Remarkably, the German Protestant Church, which had been the subject of repression under Honecker’s stewardship of the GDR, stepped in. The couple were housed for two months with a Lutheran Pastor, Uwe Holmer, who appears in the film, while more permanent arrangements could be made. Holmer’s own children had been prevented from going to university because of the anti-Church stance of Honecker’s leadership, yet for weeks, these ideological opponents co-existed.

Fulda believes that the Church may have seen this as a type of “subtle revenge”. “There may have been a desire to demonstrate that actually, they had been persecuted for the wrong reasons,” he said. “By practising the Christian principle of turning the other cheek, they were making a point.”
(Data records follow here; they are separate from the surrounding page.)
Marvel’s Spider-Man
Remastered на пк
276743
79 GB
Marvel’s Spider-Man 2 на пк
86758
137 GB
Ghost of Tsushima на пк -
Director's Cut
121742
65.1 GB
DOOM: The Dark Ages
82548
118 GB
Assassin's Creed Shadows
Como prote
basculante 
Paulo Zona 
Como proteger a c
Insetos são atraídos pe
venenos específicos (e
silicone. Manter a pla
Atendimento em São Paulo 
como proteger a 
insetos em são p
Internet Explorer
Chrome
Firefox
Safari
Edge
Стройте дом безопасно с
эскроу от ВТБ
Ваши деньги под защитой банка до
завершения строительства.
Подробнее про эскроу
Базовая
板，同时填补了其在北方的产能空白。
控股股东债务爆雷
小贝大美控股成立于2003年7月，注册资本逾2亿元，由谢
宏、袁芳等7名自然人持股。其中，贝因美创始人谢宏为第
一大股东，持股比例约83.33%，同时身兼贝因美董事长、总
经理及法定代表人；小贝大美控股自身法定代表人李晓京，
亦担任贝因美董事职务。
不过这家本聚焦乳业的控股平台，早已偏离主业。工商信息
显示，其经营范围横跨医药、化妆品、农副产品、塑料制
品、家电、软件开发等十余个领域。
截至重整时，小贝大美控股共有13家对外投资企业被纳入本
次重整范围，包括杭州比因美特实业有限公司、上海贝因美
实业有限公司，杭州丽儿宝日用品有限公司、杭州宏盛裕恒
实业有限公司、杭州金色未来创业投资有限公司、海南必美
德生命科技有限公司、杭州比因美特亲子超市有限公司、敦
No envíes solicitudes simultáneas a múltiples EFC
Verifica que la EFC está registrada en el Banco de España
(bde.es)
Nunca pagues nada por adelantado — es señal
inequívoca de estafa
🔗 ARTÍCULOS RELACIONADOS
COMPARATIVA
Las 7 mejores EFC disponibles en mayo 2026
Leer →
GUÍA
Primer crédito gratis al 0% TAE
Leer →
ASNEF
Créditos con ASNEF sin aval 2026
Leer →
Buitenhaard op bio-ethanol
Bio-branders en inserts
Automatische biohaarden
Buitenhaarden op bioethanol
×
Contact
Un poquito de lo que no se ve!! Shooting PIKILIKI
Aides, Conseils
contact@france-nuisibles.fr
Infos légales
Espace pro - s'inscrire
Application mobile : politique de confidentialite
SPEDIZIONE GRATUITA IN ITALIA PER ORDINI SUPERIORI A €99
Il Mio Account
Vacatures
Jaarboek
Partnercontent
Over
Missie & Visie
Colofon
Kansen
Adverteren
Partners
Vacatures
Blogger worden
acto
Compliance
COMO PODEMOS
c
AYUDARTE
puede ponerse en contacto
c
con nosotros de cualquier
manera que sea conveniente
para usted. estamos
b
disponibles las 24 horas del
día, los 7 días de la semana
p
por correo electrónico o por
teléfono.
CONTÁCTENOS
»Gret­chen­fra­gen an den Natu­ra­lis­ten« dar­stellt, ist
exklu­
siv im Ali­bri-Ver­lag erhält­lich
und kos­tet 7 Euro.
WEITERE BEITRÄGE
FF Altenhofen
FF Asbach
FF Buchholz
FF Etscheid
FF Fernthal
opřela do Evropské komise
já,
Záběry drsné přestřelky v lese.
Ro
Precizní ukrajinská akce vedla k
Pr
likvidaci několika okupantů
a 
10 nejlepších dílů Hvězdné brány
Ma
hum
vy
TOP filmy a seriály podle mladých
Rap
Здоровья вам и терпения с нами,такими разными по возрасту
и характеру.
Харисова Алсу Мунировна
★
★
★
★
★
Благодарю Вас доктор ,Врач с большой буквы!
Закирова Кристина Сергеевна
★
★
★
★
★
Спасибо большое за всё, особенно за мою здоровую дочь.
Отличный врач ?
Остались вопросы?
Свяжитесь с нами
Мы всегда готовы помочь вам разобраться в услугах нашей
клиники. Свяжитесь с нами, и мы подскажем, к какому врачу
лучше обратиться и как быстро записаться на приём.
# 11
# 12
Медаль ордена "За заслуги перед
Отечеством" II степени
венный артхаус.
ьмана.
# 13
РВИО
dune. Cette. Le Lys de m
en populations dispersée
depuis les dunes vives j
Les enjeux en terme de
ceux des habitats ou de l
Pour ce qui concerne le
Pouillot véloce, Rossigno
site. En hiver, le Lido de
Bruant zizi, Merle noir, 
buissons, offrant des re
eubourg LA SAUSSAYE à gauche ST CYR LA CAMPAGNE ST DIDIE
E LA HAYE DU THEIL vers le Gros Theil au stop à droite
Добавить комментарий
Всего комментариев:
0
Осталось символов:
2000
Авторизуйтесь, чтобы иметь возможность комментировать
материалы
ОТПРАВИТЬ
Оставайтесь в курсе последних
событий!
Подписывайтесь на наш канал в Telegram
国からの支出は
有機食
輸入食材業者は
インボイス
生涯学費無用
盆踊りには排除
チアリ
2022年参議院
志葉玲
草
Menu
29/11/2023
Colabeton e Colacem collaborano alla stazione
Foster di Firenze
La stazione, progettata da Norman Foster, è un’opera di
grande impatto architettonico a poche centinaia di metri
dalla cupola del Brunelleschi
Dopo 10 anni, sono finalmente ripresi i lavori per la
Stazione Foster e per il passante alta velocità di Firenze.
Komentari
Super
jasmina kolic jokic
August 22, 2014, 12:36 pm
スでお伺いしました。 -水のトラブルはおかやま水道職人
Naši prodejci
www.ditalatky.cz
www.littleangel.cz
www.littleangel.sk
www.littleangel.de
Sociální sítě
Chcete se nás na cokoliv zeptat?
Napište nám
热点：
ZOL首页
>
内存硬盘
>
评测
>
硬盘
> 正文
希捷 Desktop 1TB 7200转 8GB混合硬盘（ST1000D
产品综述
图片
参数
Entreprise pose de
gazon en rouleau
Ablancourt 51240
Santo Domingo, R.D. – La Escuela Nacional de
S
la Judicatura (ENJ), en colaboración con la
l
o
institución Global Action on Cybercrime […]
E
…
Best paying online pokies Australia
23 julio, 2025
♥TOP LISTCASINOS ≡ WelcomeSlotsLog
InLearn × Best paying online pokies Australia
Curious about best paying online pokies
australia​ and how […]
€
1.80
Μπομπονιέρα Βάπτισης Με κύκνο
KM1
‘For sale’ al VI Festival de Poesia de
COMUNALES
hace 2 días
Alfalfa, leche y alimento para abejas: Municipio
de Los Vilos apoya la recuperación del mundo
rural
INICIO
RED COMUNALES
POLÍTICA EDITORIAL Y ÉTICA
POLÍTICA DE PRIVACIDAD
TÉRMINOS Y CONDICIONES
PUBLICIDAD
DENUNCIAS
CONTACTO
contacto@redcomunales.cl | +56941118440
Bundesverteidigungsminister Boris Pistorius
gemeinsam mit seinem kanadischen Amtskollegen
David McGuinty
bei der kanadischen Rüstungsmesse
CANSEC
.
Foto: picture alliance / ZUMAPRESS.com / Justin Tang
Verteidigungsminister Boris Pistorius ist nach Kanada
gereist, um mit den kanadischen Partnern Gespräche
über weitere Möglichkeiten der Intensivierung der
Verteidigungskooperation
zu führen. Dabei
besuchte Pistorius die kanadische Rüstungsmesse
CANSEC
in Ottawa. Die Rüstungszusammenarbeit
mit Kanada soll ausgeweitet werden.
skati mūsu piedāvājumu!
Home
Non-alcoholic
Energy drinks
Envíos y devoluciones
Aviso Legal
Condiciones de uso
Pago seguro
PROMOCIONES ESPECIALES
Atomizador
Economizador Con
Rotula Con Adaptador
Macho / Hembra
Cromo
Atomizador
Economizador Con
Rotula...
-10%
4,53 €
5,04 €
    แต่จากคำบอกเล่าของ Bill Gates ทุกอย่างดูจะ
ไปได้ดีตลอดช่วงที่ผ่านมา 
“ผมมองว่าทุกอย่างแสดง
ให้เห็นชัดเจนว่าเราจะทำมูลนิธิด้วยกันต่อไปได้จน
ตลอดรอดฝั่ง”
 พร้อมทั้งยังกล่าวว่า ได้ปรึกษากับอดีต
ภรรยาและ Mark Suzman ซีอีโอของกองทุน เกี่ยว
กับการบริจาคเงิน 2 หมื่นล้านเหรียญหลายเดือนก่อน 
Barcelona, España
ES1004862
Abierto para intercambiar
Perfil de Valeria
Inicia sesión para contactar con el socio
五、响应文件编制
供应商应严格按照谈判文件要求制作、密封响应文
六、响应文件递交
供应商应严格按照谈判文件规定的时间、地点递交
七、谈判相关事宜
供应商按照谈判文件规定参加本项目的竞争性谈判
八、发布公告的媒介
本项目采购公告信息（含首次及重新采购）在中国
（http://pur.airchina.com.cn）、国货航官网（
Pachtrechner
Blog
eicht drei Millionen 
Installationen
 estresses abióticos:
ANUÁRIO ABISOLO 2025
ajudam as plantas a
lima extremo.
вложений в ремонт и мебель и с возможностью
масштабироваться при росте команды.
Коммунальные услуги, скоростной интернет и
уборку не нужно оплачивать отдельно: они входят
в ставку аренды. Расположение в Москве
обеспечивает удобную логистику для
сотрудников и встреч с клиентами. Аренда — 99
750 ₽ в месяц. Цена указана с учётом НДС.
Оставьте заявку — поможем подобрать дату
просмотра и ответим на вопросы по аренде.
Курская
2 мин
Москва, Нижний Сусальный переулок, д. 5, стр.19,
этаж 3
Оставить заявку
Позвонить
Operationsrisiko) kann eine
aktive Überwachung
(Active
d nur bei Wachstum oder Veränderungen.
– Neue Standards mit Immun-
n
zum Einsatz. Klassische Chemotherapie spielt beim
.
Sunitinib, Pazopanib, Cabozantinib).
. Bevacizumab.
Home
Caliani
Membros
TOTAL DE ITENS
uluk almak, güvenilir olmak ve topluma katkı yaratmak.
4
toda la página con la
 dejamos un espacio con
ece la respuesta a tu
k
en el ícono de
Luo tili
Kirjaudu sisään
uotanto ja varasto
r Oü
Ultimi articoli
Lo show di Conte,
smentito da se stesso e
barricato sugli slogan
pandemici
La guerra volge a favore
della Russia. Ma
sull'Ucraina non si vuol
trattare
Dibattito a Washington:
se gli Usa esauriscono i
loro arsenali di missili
“For us, this makes the film a more valuable historical document still. The film is striking because it engages with the question of what happens to the dictators after a dictatorship collapses. There is a dramatic epilogue to the story of the GDR, where the two sides of the ideological divide had to come to terms with the fact that they were basically also human contemporaries. That aspect - the what happened next - is an amazing story which has not really been told before.”

The Fall: The End Of Honecker, directed by Eric Friedler, will be shown at the Bateman Auditorium, Gonville and Caius College, Cambridge, on 21 May at 4.30pm. All are welcome to attend. The film is 90 minutes long and is subtitled in English.